Le Louvre, pour Jakuta Alikavazovic, n'est pas seulement le plus beau musée du monde. Il est comme une extension des lieux intimes de son enfance, une chambre à soi où les échos se démultiplient. En choisissant de bivouaquer dans la salle des Caryatides, parmi les statues antiques et à l'ombre de la Vénus de Milo, Jakuta Alikavazovic sait qu'elle part à la rencontre de son père. Avec lui, elle a passé tant d'heures dans ces salles, et tant de fois joué à répondre à sa question favorite: "Et toi, comment t'y prendrais-tu, pour voler la Joconde?". À l'époque, la petite fille qu'elle était n'en avait pas conscience, mais ce qui se jouait là "c'était la rêverie, c'était la tendresse. Et c'était le temps". Ce temps qui passe avec son lot de perte et de trahisons.

Le père a vingt ans lorsqu'il quitte le Montenegro pour suivre à Paris la femme qu'il aime. Du Louvre il dit qu'il est "la première ville française où je me suis senti chez moi". C'est là qu'exilé sans ressources, sans famille, dénué même de mots dans cette langue étrangère qui lui résiste, il ajuste sa nouvelle place dans le monde.

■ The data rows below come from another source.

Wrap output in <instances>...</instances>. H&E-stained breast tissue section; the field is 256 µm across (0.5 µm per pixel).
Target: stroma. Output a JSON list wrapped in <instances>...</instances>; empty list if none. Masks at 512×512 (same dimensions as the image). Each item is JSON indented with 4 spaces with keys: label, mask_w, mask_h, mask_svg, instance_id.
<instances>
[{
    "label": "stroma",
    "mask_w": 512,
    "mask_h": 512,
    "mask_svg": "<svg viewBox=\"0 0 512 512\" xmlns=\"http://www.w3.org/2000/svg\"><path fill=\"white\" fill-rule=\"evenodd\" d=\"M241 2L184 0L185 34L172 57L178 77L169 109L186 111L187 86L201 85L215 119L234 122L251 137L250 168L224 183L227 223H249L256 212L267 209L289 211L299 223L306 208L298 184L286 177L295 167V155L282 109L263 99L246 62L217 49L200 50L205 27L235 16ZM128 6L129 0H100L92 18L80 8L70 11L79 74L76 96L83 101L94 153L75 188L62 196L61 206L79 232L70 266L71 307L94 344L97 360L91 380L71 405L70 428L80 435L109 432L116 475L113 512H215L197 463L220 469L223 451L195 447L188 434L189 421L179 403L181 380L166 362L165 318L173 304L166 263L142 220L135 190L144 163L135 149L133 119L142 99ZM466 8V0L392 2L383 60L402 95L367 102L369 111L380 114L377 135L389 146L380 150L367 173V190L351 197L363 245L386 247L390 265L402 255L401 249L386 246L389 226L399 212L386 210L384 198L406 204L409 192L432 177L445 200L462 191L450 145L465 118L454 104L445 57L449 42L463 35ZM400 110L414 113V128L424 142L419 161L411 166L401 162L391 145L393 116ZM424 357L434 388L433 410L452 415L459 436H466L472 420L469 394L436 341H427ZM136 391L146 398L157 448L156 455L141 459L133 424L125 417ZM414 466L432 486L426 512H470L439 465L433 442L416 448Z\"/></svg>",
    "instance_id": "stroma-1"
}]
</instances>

Au Louvre, il lit, se brosse les dents, emmène sa fille, l'y oublie, peut décrire de mémoire et avec une infinie précision le décor en arrière-plan de la Joconde. Au Louvre il se réinvente et lisse les aspérités du réel: "de cette dureté qui est le réel, pas un mot. Dans la bouche de mon père, tout a eu l'apparence, la facilité d'un conte".

La nuit au Louvre sera pour Jakuta Alikavazovic l'occasion de mettre des mots sur les silences terrés sous les histoires souriantes et espiègles de son père – elle s’y voit "dompteuse d’absence". L'écrivaine rebrousse chemin vers la petite fille timide qu'elle était, "condamnée à l'ignorance". Pour retrouver cette enfant, elle a pris bien des détours, conscients et inconscients. Elle s'est brûlé les yeux en regardant la guerre détruire le pays de ses parents. La vie l'a entamée, elle est pour toujours du côté des intranquilles, mais sur son chemin elle avance guidée par un amour inconditionnel: "L'amour de mon père était comme un ciel en moi, sa réalité aussi évidente que celle du ciel au-dessus de ma tête, que le je le voie ou pas".

Parce que l’art et la beauté agissent comme des révélateurs, parce qu’ils obligent à se confronter aux mémoires qui nous constituent, ce récit d’une nuit au musée se lit comme la plus singulière et la plus poignante lettre au père que l’on puisse lire. "De quoi parle-t-on quand on parle d'art? De conservation. De permanence. D'un vœu d'éternité."